6 Kasım 2020'de Diyarbakır'da yapılan ev baskınında gözaltına alınan Eğitim Sen üyeleri hakkında Diyarbakır Cumhuriyet Savcılığının yürüttüğü soruşturma sonrasında “kovuşturmaya yer olmadığına” karar verildi. Ancak karar rağmen gözaltına alınan 29 Eğitim Sen üyesinden 24'üne Milli Eğitim Bakanlığı (MEB) tarafından ihraç talebiyle idari soruşturma başlatıldı. Eğitim Sen konuya ilişkin yaptıpı açıklamada "MEB'in kendini mahkeme yerine koyması hukuk dışıdır" dedi
6 Kasım 2020’de Diyarbakır’da yapılan ev baskınlarında aralarında Eğitim ve Bilim Emekçileri Sendikası (Eğitim Sen) üyelerinin ve yöneticilerinin de bulunduğu çok sayıda kişi gözaltına alınmıştı.
DİYARBAKIR’DA EV BASKINLARI: ÇOK SAYIDA GÖZALTI
Operasyonun ardından bir Eğitim Sen üyesi tutuklandı. Ancak çıkarılan ilk duruşmada serbest kalan Eğitim Sen üyesi hakkında da beraat kararı verildi. Diyarbakır Cumhuriyet Savcılığının yürüttüğü soruşturma sonrasında “kovuşturmaya yer olmadığına” karar verildi. Savcılık kararına rağmen oeprasyonla gözaltına alınan 29 Eğitim Sen üyesinden 24’üne Milli Eğitim Bakanlığı (MEB) tarafından idari soruşturma başlatıldı.
İhraç talep edildi
Soruşturma sonrasında Bakanlık müfettişleri tarafından hazırlanan dosya, Eğitim Sen üyelerinin ihracı talebi ile 675 sayılı Kanun Hükmünde Kararname’nin 35. Maddesi kapsamında MEB bünyesinde kurulan Komisyon’a gönderildi.
Eğitim Sen, konuya ilişkin Genel Merkezi’nde bir açıklama yaptı. Açıklamada üyeleri hakkında açılan soruşturmaya sunulan delillerin tamamının sendikal mücadele kapsamına girdiğini belirtilirken MEB’in mahkeme kararlarını hiçe sayarak kendini mahkeme yerine koymasının kabul edilemeyeceği vurgulandı. MEB’e hukuk dışı uygulamalardan vazgeçme çağrısıyla bitirilen açıklamada öne çıkan yerler şöyle:
Eğitim Sen’e ve örgütlü mücadelemize yönelik olarak başlatılan hukuk dışı uygulamalar, yüksek yargı kararları, AİHM kararları ile uluslararası sözleşmelere rağmen en temel sendikal faaliyetlerin zorlama yorumlarla suç kapsamına alınmaya çalışılması söz konusudur.
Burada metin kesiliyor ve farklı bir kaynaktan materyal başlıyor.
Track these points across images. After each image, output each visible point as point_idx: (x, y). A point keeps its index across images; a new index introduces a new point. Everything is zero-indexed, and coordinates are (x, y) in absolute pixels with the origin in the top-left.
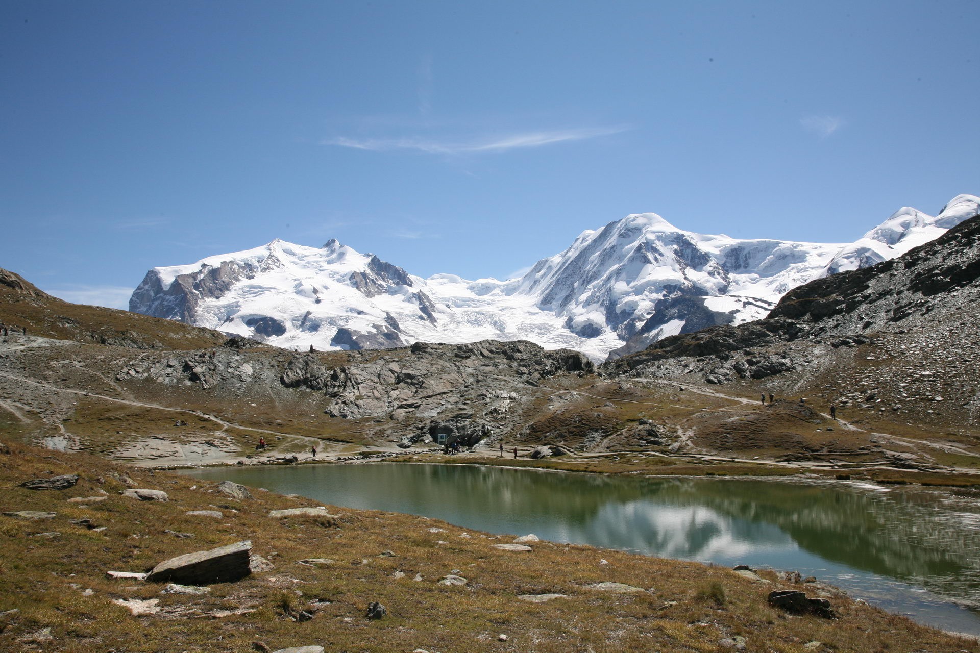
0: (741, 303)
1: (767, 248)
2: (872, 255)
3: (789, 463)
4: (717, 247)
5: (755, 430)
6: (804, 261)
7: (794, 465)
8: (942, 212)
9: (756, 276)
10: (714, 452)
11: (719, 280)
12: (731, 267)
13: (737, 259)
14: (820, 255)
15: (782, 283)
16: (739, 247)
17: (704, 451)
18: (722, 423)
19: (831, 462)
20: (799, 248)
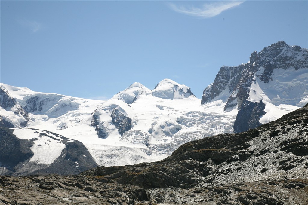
0: (39, 134)
1: (55, 99)
2: (119, 109)
4: (21, 96)
6: (77, 109)
8: (156, 87)
9: (47, 116)
11: (21, 117)
12: (31, 110)
13: (35, 104)
14: (87, 106)
15: (63, 122)
16: (36, 97)
20: (75, 101)
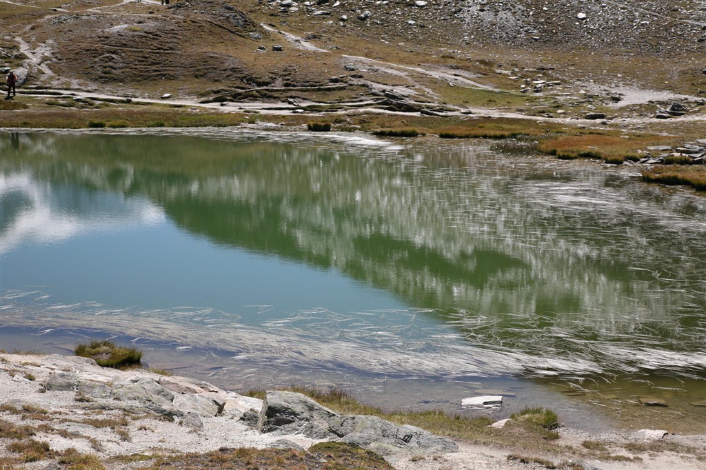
3: (222, 105)
5: (159, 49)
7: (232, 108)
10: (92, 86)
17: (75, 83)
18: (101, 34)
19: (290, 103)
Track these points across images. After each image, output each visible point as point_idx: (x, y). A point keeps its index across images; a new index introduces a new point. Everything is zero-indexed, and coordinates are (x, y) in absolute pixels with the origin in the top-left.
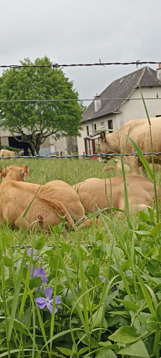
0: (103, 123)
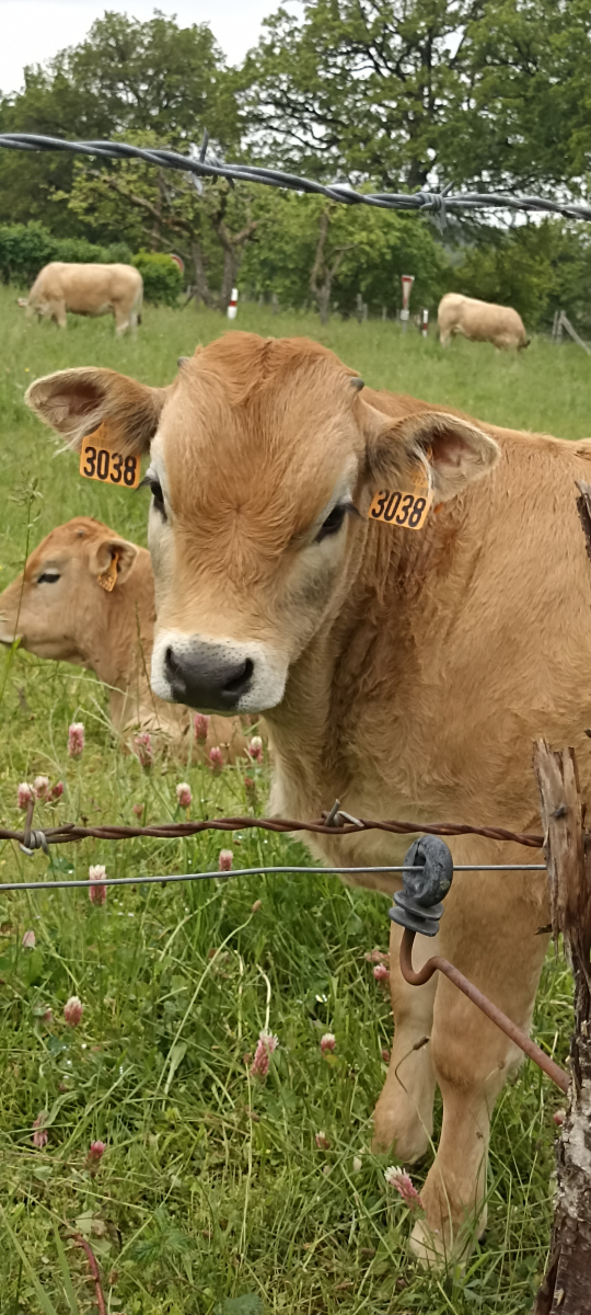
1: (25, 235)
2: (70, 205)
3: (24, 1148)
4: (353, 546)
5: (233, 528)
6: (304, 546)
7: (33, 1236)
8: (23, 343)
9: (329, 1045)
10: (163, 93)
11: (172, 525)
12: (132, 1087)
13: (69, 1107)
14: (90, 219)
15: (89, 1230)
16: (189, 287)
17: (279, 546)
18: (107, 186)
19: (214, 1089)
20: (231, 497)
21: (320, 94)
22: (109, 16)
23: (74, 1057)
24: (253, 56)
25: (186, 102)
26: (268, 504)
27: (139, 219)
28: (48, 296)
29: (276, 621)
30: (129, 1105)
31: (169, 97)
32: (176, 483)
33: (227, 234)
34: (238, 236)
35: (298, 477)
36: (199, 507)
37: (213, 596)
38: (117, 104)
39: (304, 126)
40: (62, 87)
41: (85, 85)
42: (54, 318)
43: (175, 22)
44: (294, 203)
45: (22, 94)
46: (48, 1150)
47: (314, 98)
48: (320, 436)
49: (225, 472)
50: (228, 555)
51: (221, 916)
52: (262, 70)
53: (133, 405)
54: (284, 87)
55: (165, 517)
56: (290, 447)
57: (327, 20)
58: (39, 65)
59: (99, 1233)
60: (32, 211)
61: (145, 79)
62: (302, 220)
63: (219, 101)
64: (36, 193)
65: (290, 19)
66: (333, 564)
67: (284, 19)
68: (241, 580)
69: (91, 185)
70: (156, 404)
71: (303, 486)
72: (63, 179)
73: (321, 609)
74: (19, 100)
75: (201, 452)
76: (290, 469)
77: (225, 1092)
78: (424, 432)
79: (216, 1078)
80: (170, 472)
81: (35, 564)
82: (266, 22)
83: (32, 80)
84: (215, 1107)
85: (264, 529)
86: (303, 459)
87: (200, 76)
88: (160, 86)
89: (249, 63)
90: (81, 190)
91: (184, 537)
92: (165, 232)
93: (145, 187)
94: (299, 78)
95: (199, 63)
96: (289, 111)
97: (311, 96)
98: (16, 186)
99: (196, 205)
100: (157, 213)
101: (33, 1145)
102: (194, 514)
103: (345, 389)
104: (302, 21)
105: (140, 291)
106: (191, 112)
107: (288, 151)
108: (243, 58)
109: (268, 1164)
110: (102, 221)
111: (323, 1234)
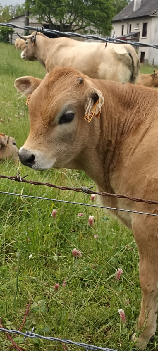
0: (138, 24)
5: (39, 119)
6: (56, 125)
20: (39, 111)
26: (45, 113)
36: (32, 113)
37: (30, 137)
48: (61, 94)
49: (39, 104)
68: (37, 133)
71: (52, 108)
75: (35, 99)
76: (51, 103)
85: (43, 120)
86: (54, 100)
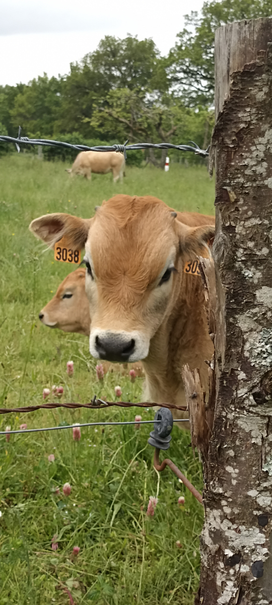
1: (72, 139)
2: (91, 124)
3: (47, 551)
4: (176, 284)
5: (123, 282)
6: (154, 288)
7: (49, 589)
8: (70, 188)
9: (182, 502)
10: (133, 71)
11: (96, 281)
12: (95, 522)
13: (67, 532)
14: (101, 130)
15: (72, 586)
16: (147, 158)
17: (143, 289)
18: (107, 115)
19: (133, 523)
20: (121, 268)
21: (204, 66)
22: (107, 38)
23: (69, 510)
24: (173, 51)
25: (143, 74)
26: (137, 271)
27: (122, 129)
28: (83, 166)
29: (144, 322)
30: (94, 530)
31: (136, 72)
32: (96, 263)
33: (163, 133)
34: (168, 134)
35: (150, 258)
36: (107, 273)
37: (115, 313)
38: (112, 77)
39: (197, 81)
40: (87, 71)
41: (98, 69)
42: (86, 176)
43: (137, 38)
44: (194, 117)
45: (69, 75)
46: (59, 552)
47: (202, 68)
48: (158, 239)
49: (118, 258)
50: (121, 294)
51: (136, 446)
52: (177, 57)
53: (76, 229)
54: (187, 64)
55: (93, 278)
56: (146, 245)
57: (206, 33)
58: (77, 62)
59: (76, 587)
60: (76, 127)
61: (125, 64)
62: (197, 124)
63: (158, 73)
64: (77, 120)
65: (189, 33)
66: (167, 294)
67: (186, 34)
68: (127, 305)
69: (101, 114)
70: (86, 227)
71: (152, 262)
72: (88, 113)
73: (162, 314)
74: (68, 78)
75: (107, 250)
76: (146, 255)
77: (138, 524)
78: (205, 235)
79: (134, 518)
80: (94, 259)
81: (61, 290)
82: (178, 35)
83: (74, 68)
84: (134, 531)
85: (136, 282)
86: (152, 250)
87: (149, 62)
88: (131, 68)
89: (171, 54)
90: (96, 117)
91: (101, 287)
92: (135, 134)
93: (125, 114)
94: (194, 60)
95: (148, 56)
96: (190, 75)
97: (200, 67)
98: (68, 117)
99: (149, 121)
100: (131, 125)
101: (52, 549)
102: (105, 277)
103: (169, 217)
104: (195, 34)
105: (124, 162)
106: (146, 78)
107: (190, 93)
108: (168, 52)
109: (156, 555)
110: (106, 131)
111: (178, 586)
Sendikamız yöneticileri ve üyelerine isnat edilen suçların tamamı sendikal mücadele kapsamında yapılan eylem ve etkinliklerdir. Bunlar basın açıklamaları, mitinglere katılım, sosyal medya hesaplarında paylaştıkları sendikal etkinlik çağrı ve duyurularıdır.
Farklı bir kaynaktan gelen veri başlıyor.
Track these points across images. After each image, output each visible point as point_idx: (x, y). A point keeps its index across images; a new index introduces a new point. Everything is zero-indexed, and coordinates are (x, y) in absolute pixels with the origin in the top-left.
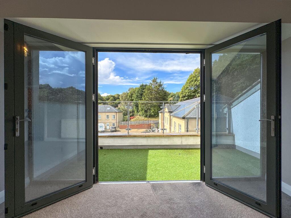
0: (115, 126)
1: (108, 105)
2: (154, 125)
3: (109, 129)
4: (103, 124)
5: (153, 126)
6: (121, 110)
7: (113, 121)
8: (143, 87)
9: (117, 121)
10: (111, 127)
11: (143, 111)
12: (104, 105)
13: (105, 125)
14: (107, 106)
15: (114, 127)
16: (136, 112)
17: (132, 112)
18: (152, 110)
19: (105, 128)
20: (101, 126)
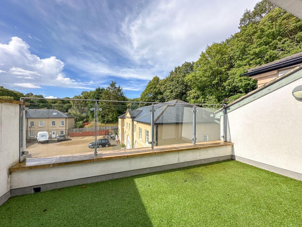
0: (64, 134)
1: (54, 110)
2: (113, 131)
3: (56, 138)
4: (46, 132)
5: (111, 132)
6: (72, 116)
7: (60, 129)
8: (99, 91)
9: (67, 128)
10: (57, 135)
11: (100, 117)
12: (49, 110)
13: (49, 134)
14: (52, 110)
15: (62, 135)
16: (90, 117)
17: (86, 118)
18: (110, 115)
19: (50, 137)
20: (42, 135)
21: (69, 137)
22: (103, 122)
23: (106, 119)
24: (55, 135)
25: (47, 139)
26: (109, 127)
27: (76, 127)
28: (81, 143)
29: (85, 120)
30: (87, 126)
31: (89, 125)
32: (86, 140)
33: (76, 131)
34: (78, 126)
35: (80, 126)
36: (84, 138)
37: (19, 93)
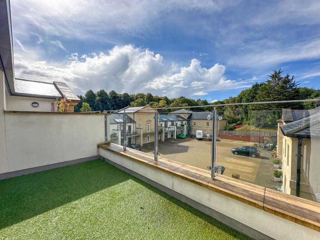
2: (270, 139)
3: (209, 137)
4: (201, 131)
9: (218, 130)
11: (255, 119)
12: (205, 113)
16: (245, 119)
18: (269, 118)
19: (205, 136)
20: (199, 133)
21: (219, 138)
22: (258, 126)
23: (262, 123)
24: (209, 134)
25: (202, 137)
26: (266, 133)
27: (225, 129)
28: (227, 146)
29: (238, 122)
30: (238, 129)
31: (240, 129)
32: (233, 144)
33: (226, 133)
34: (228, 128)
35: (230, 129)
36: (232, 141)
37: (193, 100)
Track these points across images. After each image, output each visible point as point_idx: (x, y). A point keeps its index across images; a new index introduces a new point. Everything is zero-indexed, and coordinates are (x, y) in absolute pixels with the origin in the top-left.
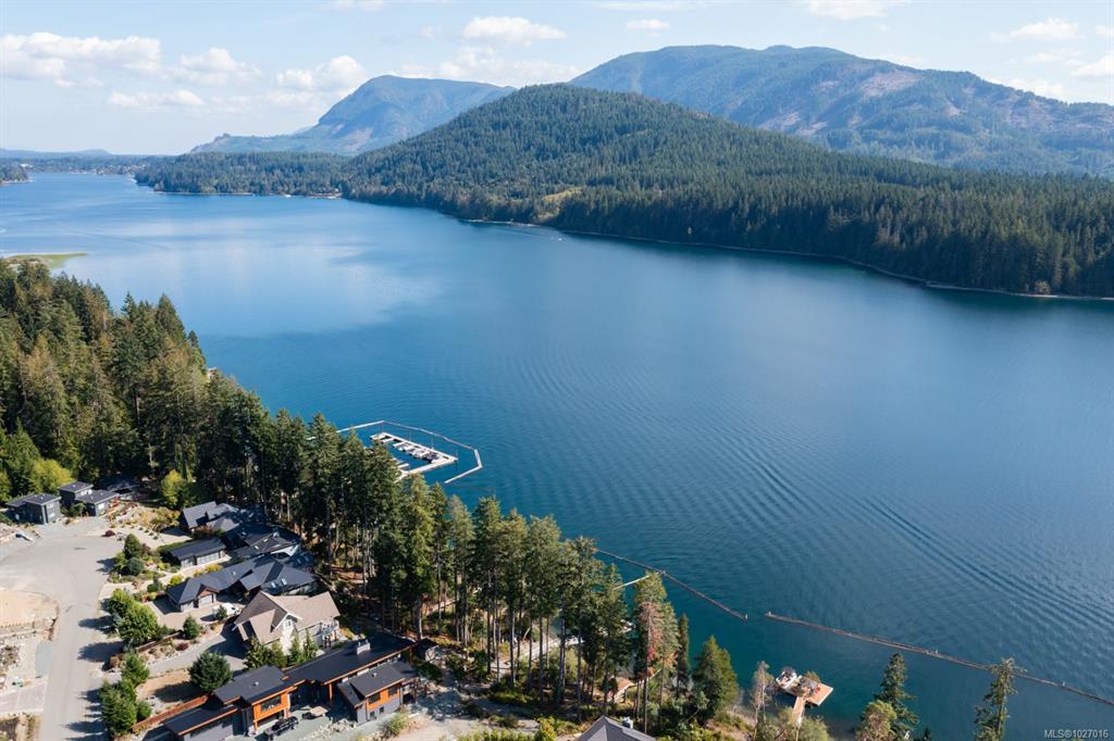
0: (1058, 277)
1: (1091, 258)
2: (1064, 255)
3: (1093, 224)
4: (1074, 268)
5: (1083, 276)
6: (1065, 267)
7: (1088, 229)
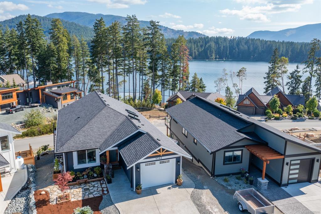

“MEB’in kendini mahkeme yerine koyması hukuk dışıdır”
MEB’in Eğitim Sen’in sendikal faaliyet ve eylemlerini soruşturma konusu yapması, kendisini mahkemelerin yerine koyarak kararlar almaya çalışması hukuk dışıdır ve idarenin göz göre göre suç işlemesi demektir. Bu durum aynı zamanda örgütlenme, düşünce ve ifade özgürlüğünü engellemek anlamına gelmektedir.
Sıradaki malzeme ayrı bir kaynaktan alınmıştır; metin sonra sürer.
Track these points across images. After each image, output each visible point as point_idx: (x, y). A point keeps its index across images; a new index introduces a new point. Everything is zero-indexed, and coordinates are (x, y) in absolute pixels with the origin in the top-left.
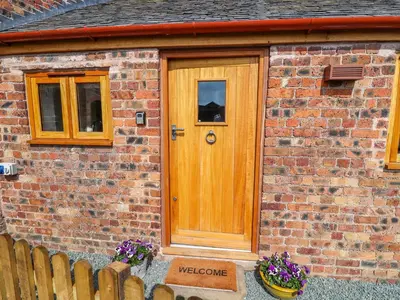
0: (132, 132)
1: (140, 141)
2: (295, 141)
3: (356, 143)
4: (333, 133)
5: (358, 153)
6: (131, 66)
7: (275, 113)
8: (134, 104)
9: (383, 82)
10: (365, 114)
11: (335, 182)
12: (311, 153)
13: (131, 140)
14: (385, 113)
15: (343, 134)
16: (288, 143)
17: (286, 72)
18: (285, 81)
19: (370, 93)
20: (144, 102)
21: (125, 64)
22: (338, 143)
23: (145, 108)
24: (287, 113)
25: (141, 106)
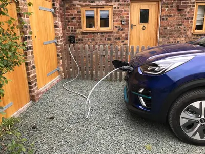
0: (120, 27)
1: (122, 30)
2: (168, 28)
3: (185, 27)
4: (179, 25)
5: (185, 30)
6: (121, 4)
7: (163, 19)
8: (121, 17)
9: (192, 9)
10: (187, 19)
11: (179, 39)
12: (172, 31)
13: (119, 30)
14: (192, 18)
15: (181, 25)
16: (166, 28)
17: (167, 7)
18: (166, 9)
19: (189, 13)
20: (125, 16)
21: (119, 4)
22: (180, 28)
23: (125, 18)
24: (167, 19)
25: (123, 18)
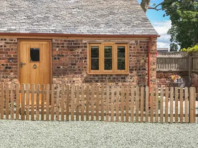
0: (7, 65)
1: (10, 68)
2: (61, 67)
3: (79, 67)
4: (72, 64)
5: (80, 70)
6: (7, 43)
7: (55, 59)
8: (8, 56)
9: (84, 50)
10: (80, 59)
11: (74, 79)
12: (66, 70)
13: (6, 68)
14: (86, 58)
15: (75, 64)
16: (60, 67)
17: (58, 47)
18: (57, 49)
19: (81, 53)
20: (12, 55)
21: (5, 43)
22: (74, 67)
23: (12, 57)
24: (59, 59)
25: (11, 56)
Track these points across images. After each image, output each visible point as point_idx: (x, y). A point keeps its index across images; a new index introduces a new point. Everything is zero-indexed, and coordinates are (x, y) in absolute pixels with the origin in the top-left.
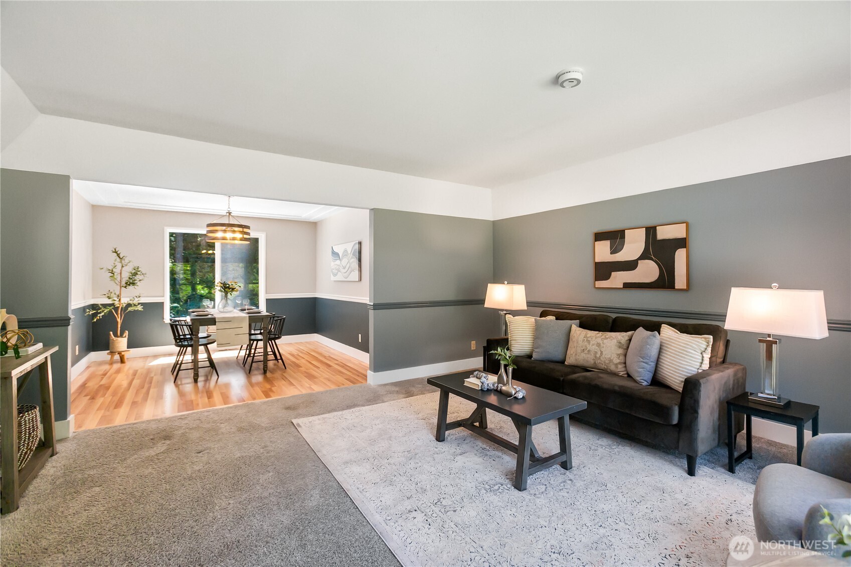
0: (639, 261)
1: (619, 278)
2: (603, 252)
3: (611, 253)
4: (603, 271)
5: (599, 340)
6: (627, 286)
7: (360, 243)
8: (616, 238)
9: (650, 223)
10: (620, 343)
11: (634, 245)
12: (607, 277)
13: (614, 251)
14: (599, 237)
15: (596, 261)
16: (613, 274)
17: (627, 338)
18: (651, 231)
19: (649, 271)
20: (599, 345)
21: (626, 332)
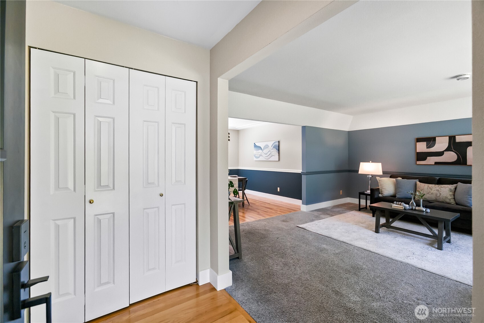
0: (445, 152)
1: (431, 160)
2: (422, 147)
3: (427, 148)
4: (421, 156)
5: (438, 188)
6: (436, 163)
7: (279, 142)
8: (431, 141)
9: (452, 134)
10: (451, 189)
11: (441, 144)
12: (424, 159)
13: (428, 147)
14: (419, 140)
15: (418, 151)
16: (428, 158)
17: (454, 187)
18: (452, 139)
19: (451, 156)
20: (438, 190)
21: (452, 185)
Sendikamız yönetici ve üyelerine yönelik bu baskıları ve olası ihraç kararlarını, siyasal iktidar ve siyasal partilerden bağımsız duruşu ile tanımlanan Eğitim Sen’in örgütlü mücadelesinin hedef alınması olarak değerlendiriyoruz. Uzun zamandır sendikamıza yönelik olarak hayata geçirilen baskılar, son olarak dün yine Diyarbakır’da devam etmiştir. Merkez Denetleme Kurulu üyemizin de aralarında bulunduğu KESK’ e bağlı işkollarında yaşanan hukuksuz gözaltılar doğrudan doğruya sendikamızı ve sendikal faaliyetlerimizi engellemeye yönelik girişimlerdir.
Eğitim Sen olarak MEB’e çağrımız, üye ve yöneticilerimize yönelik hukuk dışı politika ve uygulamalardan vazgeçmesi, kendisini mahkemelerin yerine koyarak karar vermeye son vermesidir.